His first collection of short stories for adults, Qed Nistenniek Niezla max-Xita (I’m Waiting for You to Fall with the Rain) was published to critical and popular acclaim in February 2009. His second collection of short stories, Dak li l-Lejl Iħallik Tgħid (What the Night Lets You Say), considered by most critics to be superior to the previous collection of short stories, was published in June 2011. One of the short stories included in the latter book, ‘Nixtieq Ngħajjat lil Samirah’ (‘I Want to Call Out to Samirah’) won the Sea of Words European Short Story Award.

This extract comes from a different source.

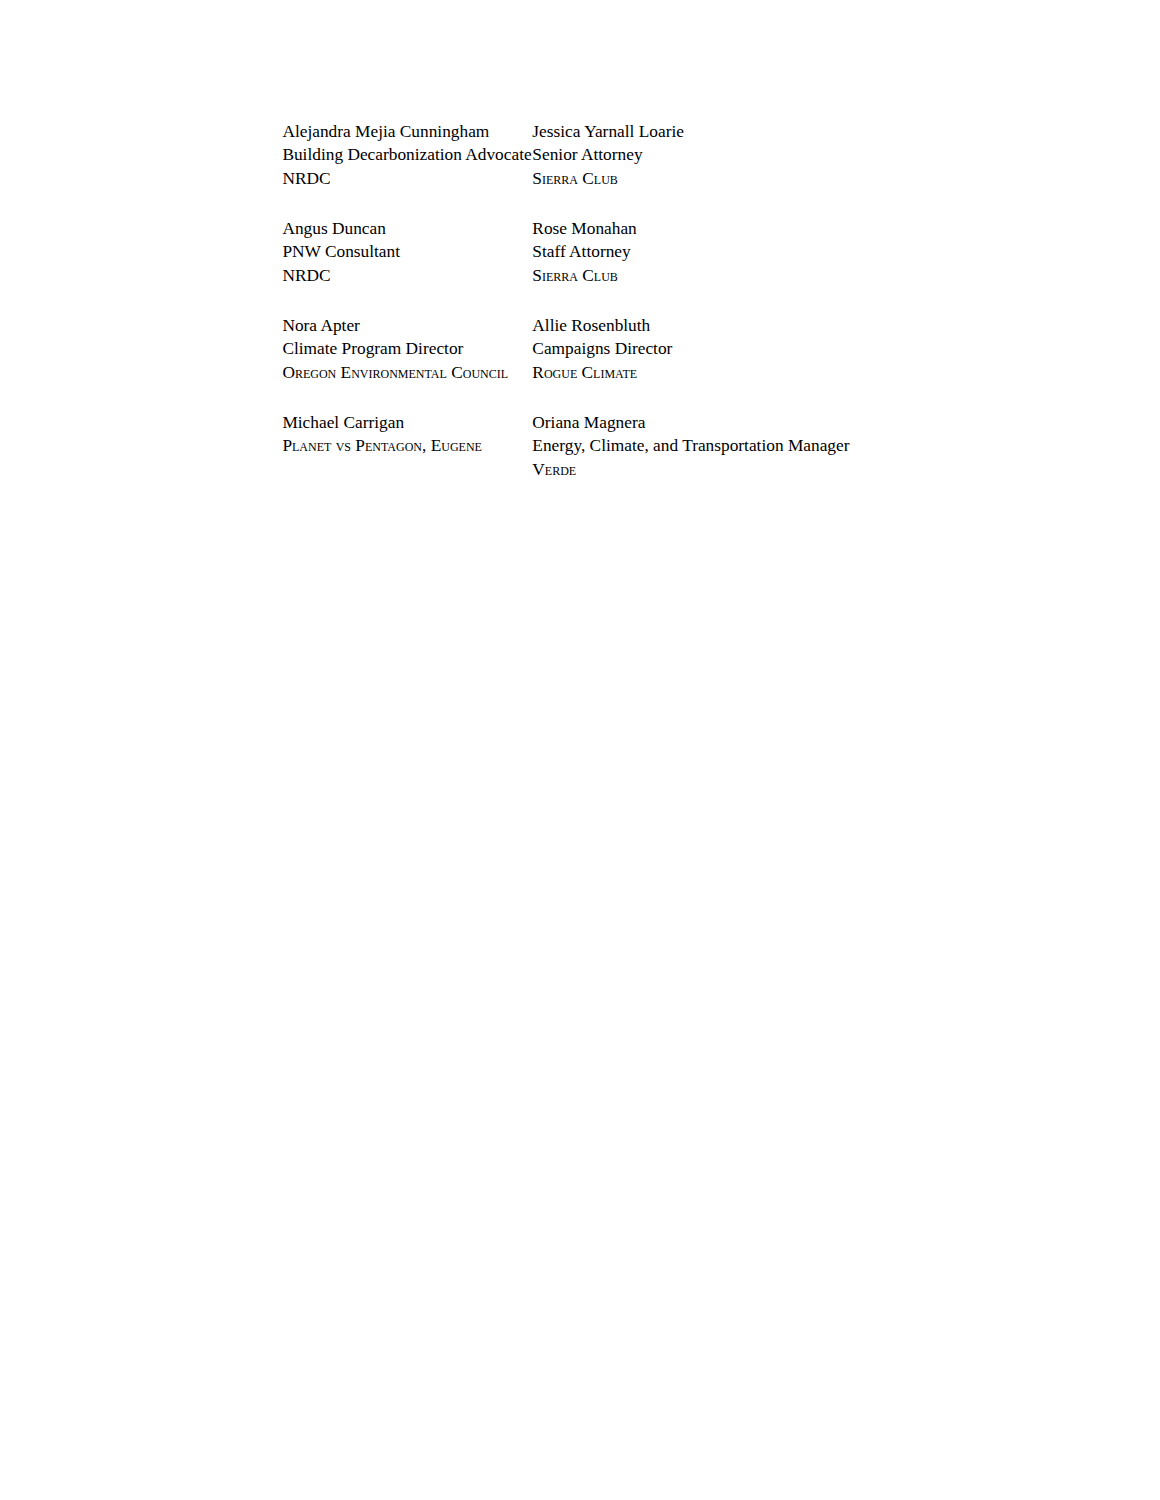| Alejandra Mejia Cunningham Building Decarbonization Advocate NRDC Angus Duncan PNW Consultant NRDC Nora Apter Climate Program Director Oregon Environmental Council Michael Carrigan Planet vs Pentagon, Eugene | Jessica Yarnall Loarie Senior Attorney Sierra Club Rose Monahan Staff Attorney Sierra Club Allie Rosenbluth Campaigns Director Rogue Climate Oriana Magnera Energy, Climate, and Transportation Manager Verde |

A number of his short stories have been translated into English, French, Catalan, Portuguese, Serbian, Arabic, Spanish, Indonesian and Italian and were read at numerous literary festivals around Europe and the Middle East. Mejlak’s award-winning novel for adolescents Rih Isfel (Southern Wind) has been turned into a 13-episode prime-time TV series for Malta’s NET TV.

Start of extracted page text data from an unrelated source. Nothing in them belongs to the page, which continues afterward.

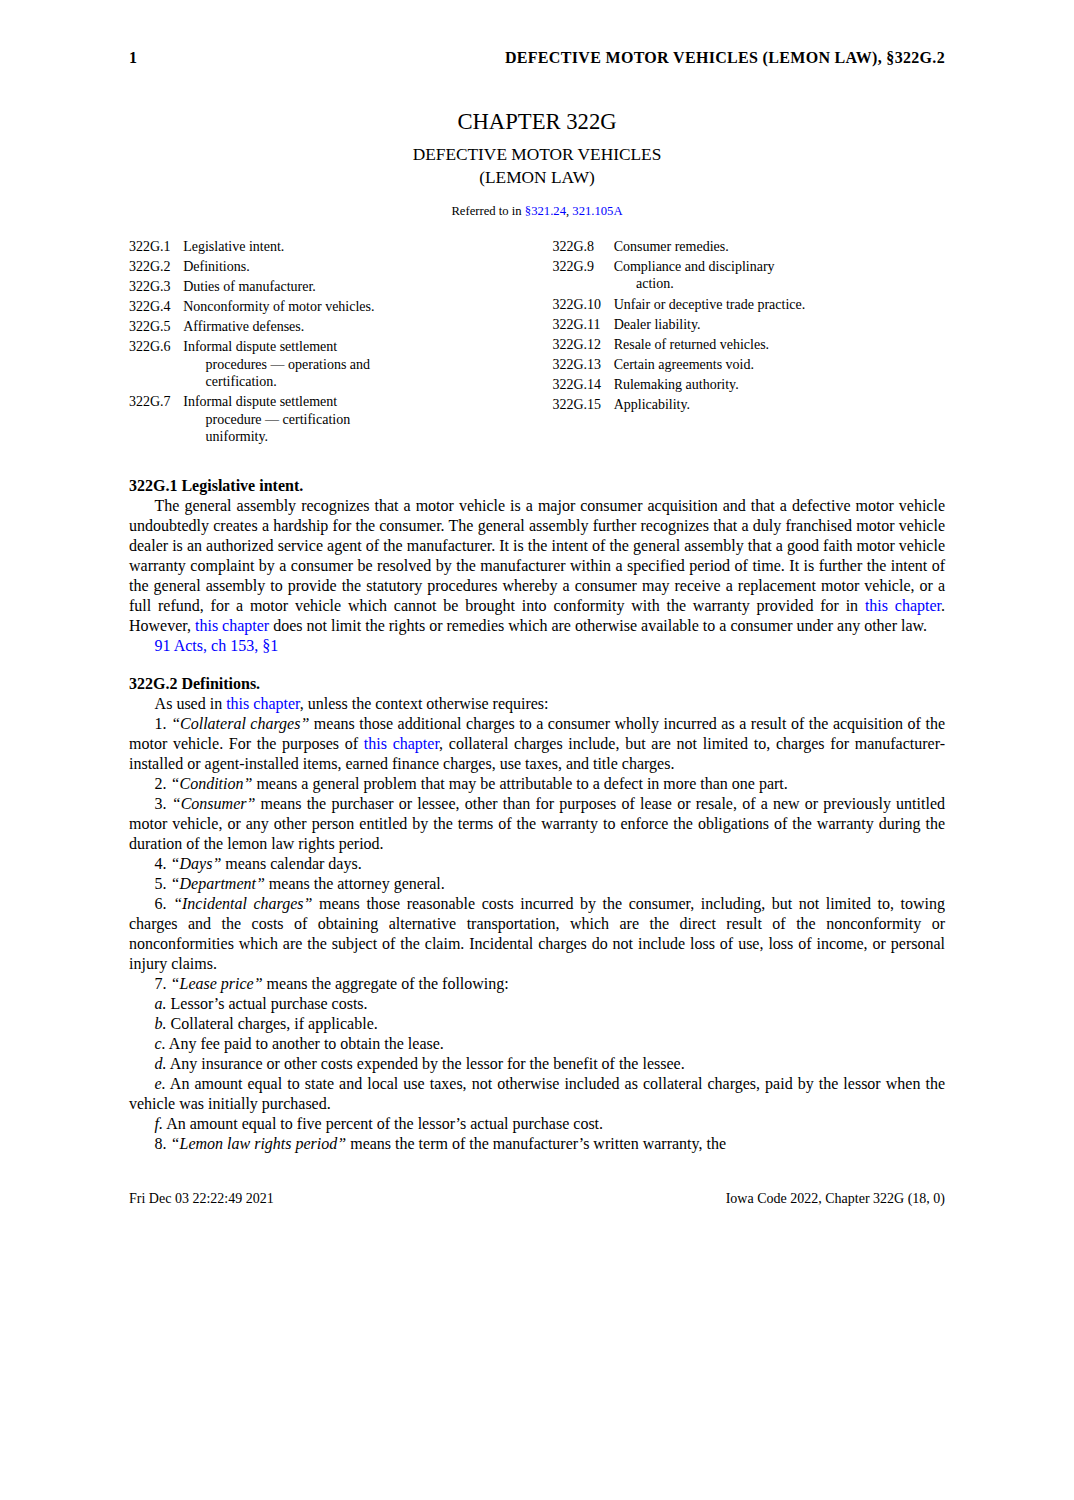1 DEFECTIVE MOTOR VEHICLES (LEMON LAW), §322G.2
CHAPTER 322G
DEFECTIVE MOTOR VEHICLES
(LEMON LAW)
Referred to in §321.24, 321.105A
| 322G.1 | Legislative intent. |
| 322G.2 | Definitions. |
| 322G.3 | Duties of manufacturer. |
| 322G.4 | Nonconformity of motor vehicles. |
| 322G.5 | Affirmative defenses. |
| 322G.6 | Informal dispute settlement procedures — operations and certification. |
| 322G.7 | Informal dispute settlement procedure — certification uniformity. |
| 322G.8 | Consumer remedies. |
| 322G.9 | Compliance and disciplinary action. |
| 322G.10 | Unfair or deceptive trade practice. |
| 322G.11 | Dealer liability. |
| 322G.12 | Resale of returned vehicles. |
| 322G.13 | Certain agreements void. |
| 322G.14 | Rulemaking authority. |
| 322G.15 | Applicability. |
322G.1 Legislative intent.
The general assembly recognizes that a motor vehicle is a major consumer acquisition and that a defective motor vehicle undoubtedly creates a hardship for the consumer. The general assembly further recognizes that a duly franchised motor vehicle dealer is an authorized service agent of the manufacturer. It is the intent of the general assembly that a good faith motor vehicle warranty complaint by a consumer be resolved by the manufacturer within a specified period of time. It is further the intent of the general assembly to provide the statutory procedures whereby a consumer may receive a replacement motor vehicle, or a full refund, for a motor vehicle which cannot be brought into conformity with the warranty provided for in this chapter. However, this chapter does not limit the rights or remedies which are otherwise available to a consumer under any other law.
91 Acts, ch 153, §1
322G.2 Definitions.
As used in this chapter, unless the context otherwise requires:
1. “Collateral charges” means those additional charges to a consumer wholly incurred as a result of the acquisition of the motor vehicle. For the purposes of this chapter, collateral charges include, but are not limited to, charges for manufacturer-installed or agent-installed items, earned finance charges, use taxes, and title charges.
2. “Condition” means a general problem that may be attributable to a defect in more than one part.
3. “Consumer” means the purchaser or lessee, other than for purposes of lease or resale, of a new or previously untitled motor vehicle, or any other person entitled by the terms of the warranty to enforce the obligations of the warranty during the duration of the lemon law rights period.
4. “Days” means calendar days.
5. “Department” means the attorney general.
6. “Incidental charges” means those reasonable costs incurred by the consumer, including, but not limited to, towing charges and the costs of obtaining alternative transportation, which are the direct result of the nonconformity or nonconformities which are the subject of the claim. Incidental charges do not include loss of use, loss of income, or personal injury claims.
7. “Lease price” means the aggregate of the following:
a. Lessor’s actual purchase costs.
b. Collateral charges, if applicable.
c. Any fee paid to another to obtain the lease.
d. Any insurance or other costs expended by the lessor for the benefit of the lessee.
e. An amount equal to state and local use taxes, not otherwise included as collateral charges, paid by the lessor when the vehicle was initially purchased.
f. An amount equal to five percent of the lessor’s actual purchase cost.
8. “Lemon law rights period” means the term of the manufacturer’s written warranty, the
Fri Dec 03 22:22:49 2021 Iowa Code 2022, Chapter 322G (18, 0)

Nominated book : Dak li l-Lejl Iħallik Tgħid (What the Night Lets You Say)
Summary
The 10 stories in this collection, just like any self-respecting collection of medieval tales, are framed by a prologue and an epilogue. And some of the characters in the stories, like the bishop in ‘Il-Barranija’ (‘The Foreign Woman’) or the dying father in ‘Mort Naraha, Pa’ (‘I Went to See Her, Pa’), could easily have inhabited Boccaccio’s Decameron. In fact, the tension in many of the stories arises from the coming together of the past (or, at least, a previous way of life) and the present. Many of the narrators are travellers, moving from one point of their existence to another, trying to understand a life that they have lived but never fully comprehended, or trying to undo a part of the past that did not go according to plan. Very often their travels take them from metropolitan Europe to the periphery or the other way round, and these seemingly opposite worlds that have become so close in contemporary Europe serve as background to the lives of the different characters, who realize, or at least help us readers realize, that life is still lived at different rhythms in different parts of the world. In some parts, a person’s value is gauged by how often their mobile phone is changed for a newer model; in other parts, lovers have the luxury of waiting 45 days for a home-made liqueur to mature, a symbol of the time they have for each other and for each other’s stories. In fact, this could be read as a book about storytelling, not only as a form of pleasure that is shared between writer and reader, or narrator and listener, but more importantly as a gift that’s given with love and needs love to be appreciated.